CONGRATULATIONS to Old Elean, Harry Joel, who has completed his commissioning course at The Royal Military Academy Sandhurst and is now a Second Lieutenant in the Princess of Wales Royal Regiment (PWRR).
We had a quick catch up with Harry (aka 2Lt Joel!) after hearing his news:
Harry, when did you join King’s Ely and in which year did you leave?
“I joined King’s as a Chorister in 2007 and I stayed to the end of Sixth Form in 2017.”
What are your fondest memories of school, and what subjects or activities were you involved in during your time at King’s?

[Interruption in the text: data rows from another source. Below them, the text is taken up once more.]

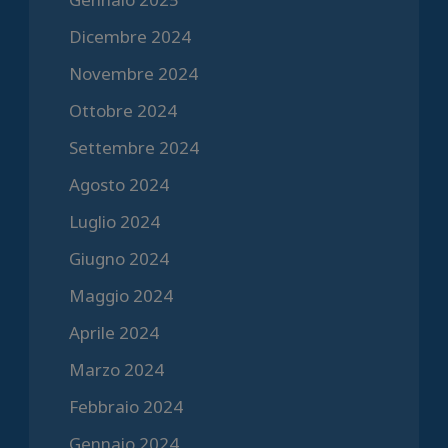
Dicembre 2024
Novembre 2024
Ottobre 2024
Settembre 2024
Agosto 2024
Luglio 2024
Giugno 2024
Maggio 2024
Aprile 2024
Marzo 2024
Febbraio 2024
Gennaio 2024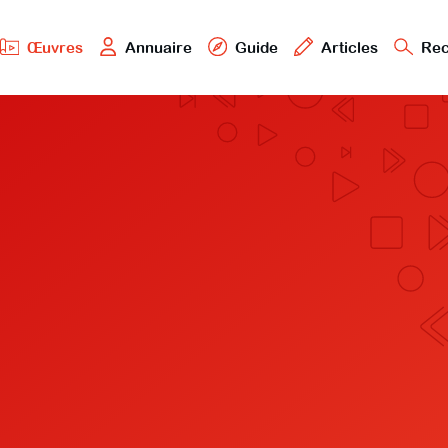
Œuvres
Annuaire
Guide
Articles
Rec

“Nearly all of my memories of King’s are fond ones but I always smile when I drive past School House and remember the collective spirit of the House! I took every opportunity I could with Ely Scheme and learnt so many skills which have certainly come in useful in my new career. Music was a big part of my time at King’s too, with groups like Jazz Band and the King’s Barbers. I studied Philosophy, Geography and Psychology at A Level, all of which I still find myself recalling information from my lessons at King’s.”
What is the official title of the qualification you have just achieved?
“I’ve just completed the regular commissioning course at The Royal Military Academy Sandhurst, so I now am a Second Lieutenant in the Princess of Wales Royal Regiment (PWRR).”
How did you find Sandhurst? Would you recommend it to others? What are the challenges?
“I loved Sandhurst – it’s a very special place. The course itself is good fun, hard moments of course, but those challenges will push every individual and allow them to grow and develop, no matter what level they started at. It’s a brilliant opportunity and people should look into it, there is honestly a job role for everyone in the Army! There’s something for everyone and perks you won’t get in other jobs whilst doing something you can really be proud of. Everyone has individual moments or aspects they struggle with, whether it be the academics, the physical or the conceptual understanding of what we do but the course is progressive and you leave with a good ability. Looking back, the bits I really remember are the moments shared as a platoon either in a social context or after overcoming some form of challenge.”
How do you think King’s Ely helped prepare you for life after school?
“Life after school, especially for those leaving and not attending University straight away, can be quite a challenging year. Although everyone dreads hearing another ‘gap yah dit’ from someone about their time back-packing across South East Asia, that time can actually be quite challenging for people straight out of school as they are having to make big decisions about their future. The thing I think King’s does really well is provide you with a support network and social group that the majority of people who attend seem to stay connected to. Kings, like the Army, seems to forge quality friendships which remain over time as you always see that friends from King’s remain friends long after they’ve left. The staff are really diligent at getting students ready for University by helping them with their UCAS and have also been ready to help me several years after leaving. They’re good people to call upon as the staff at King’s are real subject matter experts on what they’re teaching! I was in a bit of a unique position as I decided from an early age that I was going to join the Army and, whilst enjoying an awesome career, I could pick up a degree with the Army’s higher education programme, so I was independent in working out my plan for after school.”
What are your plans next?
“I’ve just started the Platoon Commander’s Battle Course at the Infantry Battle School in Brecon. After completing this, it’s straight out to join the Battalion in Cyprus and then who knows where my career will take me. There are certainly some things I would like to achieve in my career and roles I would like to have a crack at but it’s still early doors. I’m just looking forward to getting stuck into it and seeing where it takes me!”